• _WHAT NEEDS TO BE DONE_
What is needed is an exact reproduction of the listing, without its pictures.

• _DATA SECTION_
########################################

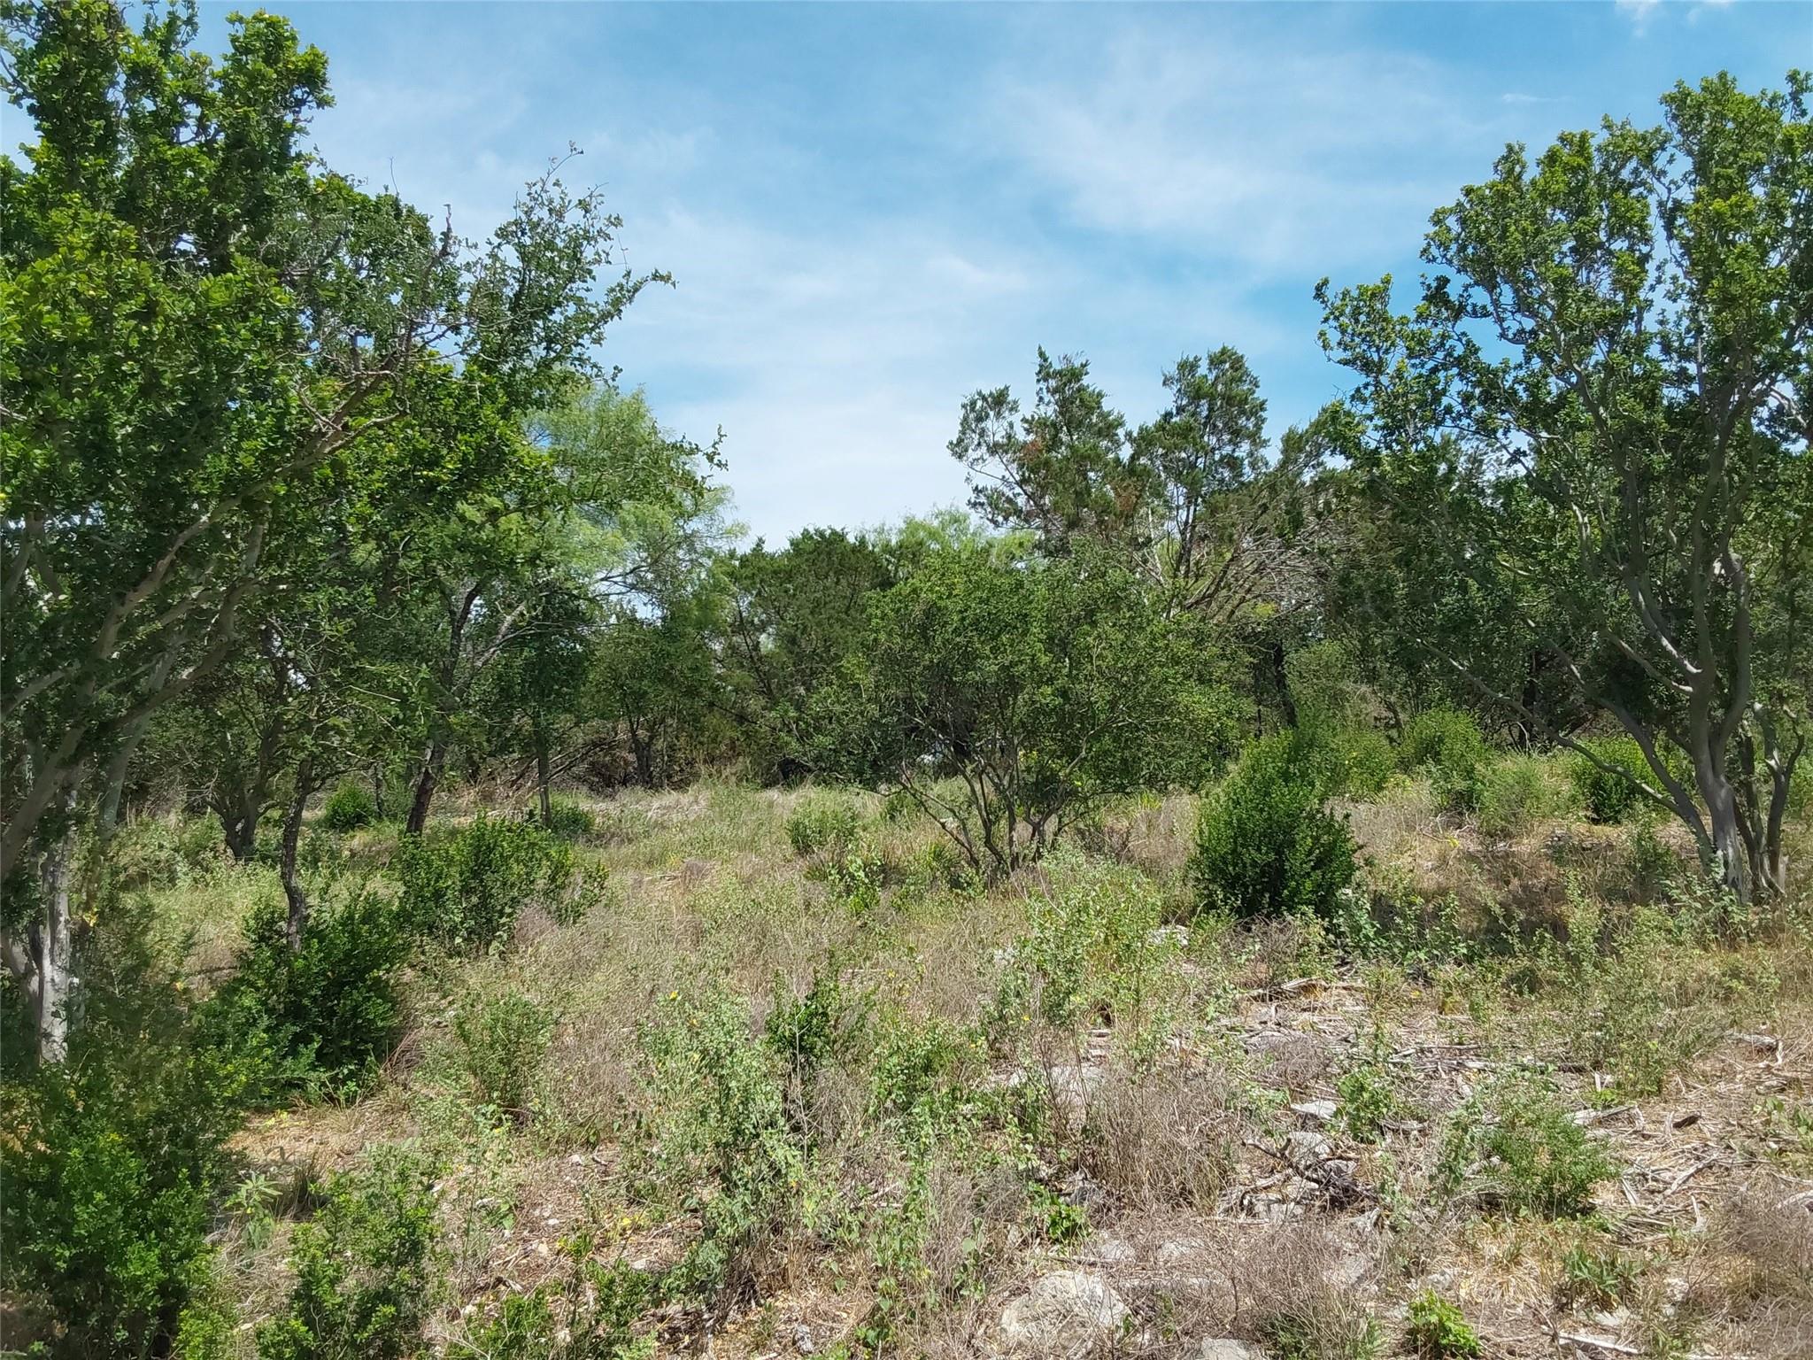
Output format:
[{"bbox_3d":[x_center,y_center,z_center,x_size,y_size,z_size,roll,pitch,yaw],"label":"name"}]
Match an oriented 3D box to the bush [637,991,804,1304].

########################################

• _WRITTEN RESPONSE_
Output format:
[{"bbox_3d":[x_center,y_center,z_center,x_size,y_size,z_size,roll,pitch,yaw],"label":"name"}]
Match an oriented 3D box to the bush [637,991,804,1304].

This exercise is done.